On Fri, Oct 20, 2023 at 1:17 AM Thomas Munro <thomas.munro@gmail.com> wrote:
> > I take that back: there is a palloc() under RelationTruncate(). DNLGTM.
>
> Ooops, I should have quoted to the 0002 patch there.
>
> Hmm. We could teach md.c to do all its path manipulation in
> MAXPGPATH-sized output buffers but that still wouldn't be enough
> because it might decide to allocate more space for the array of
> segments, and I'm not even sure where in PostgreSQL we guarantee that
> everything that could appear here would fit in that. But that gives
> me an idea. It feels like a bit of a dirty hack, which could perhaps
> be made less dirty with some kind of function that includes the word
> 'ensure' in its name, but I think we can make md.c promise not to
> allocate anything before the next CFI with something like this:
Ugh. AFAICS the problems are confined to smgrtruncate() and within
that to the callback to smgr_truncate. As far as the rest of
smgrtruncate() is concerned, it seems like DropRelationBuffers() and
CacheInvalidateSmgr() are safe enough in a critical section, and the
other code directly inside RelationTruncate() looks OK, too.
But within mdtruncate(), we've got more than one problem, I think.

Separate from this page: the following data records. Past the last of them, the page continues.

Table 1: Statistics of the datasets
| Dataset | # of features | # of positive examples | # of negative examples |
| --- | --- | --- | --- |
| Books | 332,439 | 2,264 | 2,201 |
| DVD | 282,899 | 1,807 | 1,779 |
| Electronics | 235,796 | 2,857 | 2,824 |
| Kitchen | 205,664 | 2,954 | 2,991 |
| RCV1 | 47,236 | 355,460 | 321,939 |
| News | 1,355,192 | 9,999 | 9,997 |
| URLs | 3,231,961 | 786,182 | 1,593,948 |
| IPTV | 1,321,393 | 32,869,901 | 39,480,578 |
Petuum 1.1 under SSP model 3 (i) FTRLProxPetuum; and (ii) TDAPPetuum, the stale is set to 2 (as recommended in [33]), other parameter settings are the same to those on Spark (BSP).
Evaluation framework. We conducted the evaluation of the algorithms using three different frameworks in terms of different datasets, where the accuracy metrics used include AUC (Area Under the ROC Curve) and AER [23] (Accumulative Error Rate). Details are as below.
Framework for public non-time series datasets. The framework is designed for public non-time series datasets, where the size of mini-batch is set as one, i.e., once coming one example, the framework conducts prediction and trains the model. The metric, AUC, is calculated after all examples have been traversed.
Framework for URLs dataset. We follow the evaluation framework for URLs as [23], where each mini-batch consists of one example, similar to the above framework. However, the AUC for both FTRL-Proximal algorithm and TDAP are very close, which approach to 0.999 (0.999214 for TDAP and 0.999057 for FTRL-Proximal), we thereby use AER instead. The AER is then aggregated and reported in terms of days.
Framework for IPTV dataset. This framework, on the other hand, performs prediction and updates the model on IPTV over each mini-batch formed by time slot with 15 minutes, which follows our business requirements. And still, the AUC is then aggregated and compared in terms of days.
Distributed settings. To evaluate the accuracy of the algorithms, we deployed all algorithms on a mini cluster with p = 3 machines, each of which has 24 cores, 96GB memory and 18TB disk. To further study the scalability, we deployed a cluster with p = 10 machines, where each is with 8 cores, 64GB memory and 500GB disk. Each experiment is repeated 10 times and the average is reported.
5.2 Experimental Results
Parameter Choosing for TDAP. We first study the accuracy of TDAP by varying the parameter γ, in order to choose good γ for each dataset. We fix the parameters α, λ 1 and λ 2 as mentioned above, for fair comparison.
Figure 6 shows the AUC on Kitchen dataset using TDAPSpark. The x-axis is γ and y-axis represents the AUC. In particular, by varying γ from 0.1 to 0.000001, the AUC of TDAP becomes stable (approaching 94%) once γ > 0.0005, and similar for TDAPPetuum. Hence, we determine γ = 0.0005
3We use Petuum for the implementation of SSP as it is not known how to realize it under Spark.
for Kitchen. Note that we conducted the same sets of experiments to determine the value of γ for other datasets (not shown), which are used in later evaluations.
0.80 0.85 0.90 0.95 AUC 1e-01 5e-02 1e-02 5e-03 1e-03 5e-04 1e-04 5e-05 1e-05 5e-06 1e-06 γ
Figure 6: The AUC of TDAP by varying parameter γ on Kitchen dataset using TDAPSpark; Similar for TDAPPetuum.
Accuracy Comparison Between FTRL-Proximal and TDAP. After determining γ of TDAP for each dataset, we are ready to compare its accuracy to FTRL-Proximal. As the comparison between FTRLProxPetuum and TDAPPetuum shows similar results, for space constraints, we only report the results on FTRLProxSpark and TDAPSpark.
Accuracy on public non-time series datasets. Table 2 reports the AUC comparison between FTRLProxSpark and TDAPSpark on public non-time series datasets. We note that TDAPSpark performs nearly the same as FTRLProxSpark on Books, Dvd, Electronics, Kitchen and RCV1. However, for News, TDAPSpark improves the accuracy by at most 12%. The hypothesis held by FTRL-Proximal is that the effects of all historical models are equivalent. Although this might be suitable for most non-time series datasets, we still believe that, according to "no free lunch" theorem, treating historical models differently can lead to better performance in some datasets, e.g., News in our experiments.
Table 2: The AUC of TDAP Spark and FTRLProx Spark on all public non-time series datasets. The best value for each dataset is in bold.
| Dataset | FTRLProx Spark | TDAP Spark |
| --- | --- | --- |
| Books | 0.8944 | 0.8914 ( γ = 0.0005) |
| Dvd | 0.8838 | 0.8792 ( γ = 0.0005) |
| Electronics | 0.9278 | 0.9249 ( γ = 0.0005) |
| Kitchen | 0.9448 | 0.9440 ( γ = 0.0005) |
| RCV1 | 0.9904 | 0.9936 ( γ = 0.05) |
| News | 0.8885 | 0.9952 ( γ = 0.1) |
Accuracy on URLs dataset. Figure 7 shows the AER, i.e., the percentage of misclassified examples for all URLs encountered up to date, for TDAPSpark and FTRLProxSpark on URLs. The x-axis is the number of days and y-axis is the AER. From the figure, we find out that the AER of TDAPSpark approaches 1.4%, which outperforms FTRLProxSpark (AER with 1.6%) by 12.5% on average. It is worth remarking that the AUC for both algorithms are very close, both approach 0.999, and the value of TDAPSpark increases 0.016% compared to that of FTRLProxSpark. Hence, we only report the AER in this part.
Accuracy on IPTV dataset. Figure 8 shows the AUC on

mdnblocks() is a problem because of the reason that you mention, but
register_dirty_segment() doesn't look totally safe either, because it
can call RegisterSyncRequest() which, in a standalone backend, can
call RememberSyncRequest().
In general, it seems like it would be a lot nicer if we were doing a
lot less stuff inside the critical section here. So I think you're
right that we need some refactoring. Maybe smgr_prepare_truncate() and
smgr_execute_truncate() or something like that. I wonder if we could
actually register the dirty segment in the "prepare" phase - is it bad
if we register a dirty segment before actually dirtying it? And maybe
even CacheInvalidateSmgr() could be done at that stage? It seems
pretty clear that dropping the dirty buffers and actually truncating
the relation on disk need to happen after we've entered the critical
section, because if we fail after doing the former, we've thrown away
dirty data in anticipation of performing an operation that didn't
happen, and if we fail when attempting the latter, primaries and
standbys diverge and the originally-reported bug on this thread
happens. But we'd like to move as much other stuff as we can out of
that critical section.
--
Robert Haas
EDB: http://www.enterprisedb.com